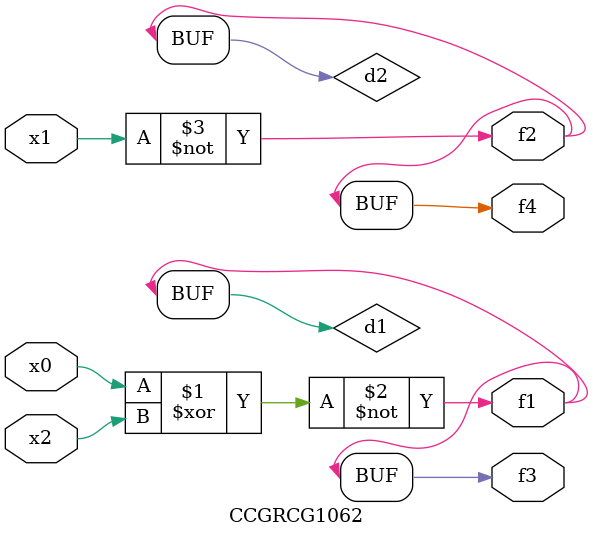
<source format=v>
module CCGRCG1062(
	input x0, x1, x2,
	output f1, f2, f3, f4
);

	wire d1, d2, d3;

	xnor (d1, x0, x2);
	nand (d2, x1);
	nor (d3, x1, x2);
	assign f1 = d1;
	assign f2 = d2;
	assign f3 = d1;
	assign f4 = d2;
endmodule

</source>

........

→ **Job**: Write out the entries again word for word. Do not include the pictures.

→ **Response to this task**:
<source format=v>
module CCGRCG1062(
	input x0, x1, x2,
	output f1, f2, f3, f4
);

	wire d1, d2, d3;

	xnor (d1, x0, x2);
	nand (d2, x1);
	nor (d3, x1, x2);
	assign f1 = d1;
	assign f2 = d2;
	assign f3 = d1;
	assign f4 = d2;
endmodule

</source>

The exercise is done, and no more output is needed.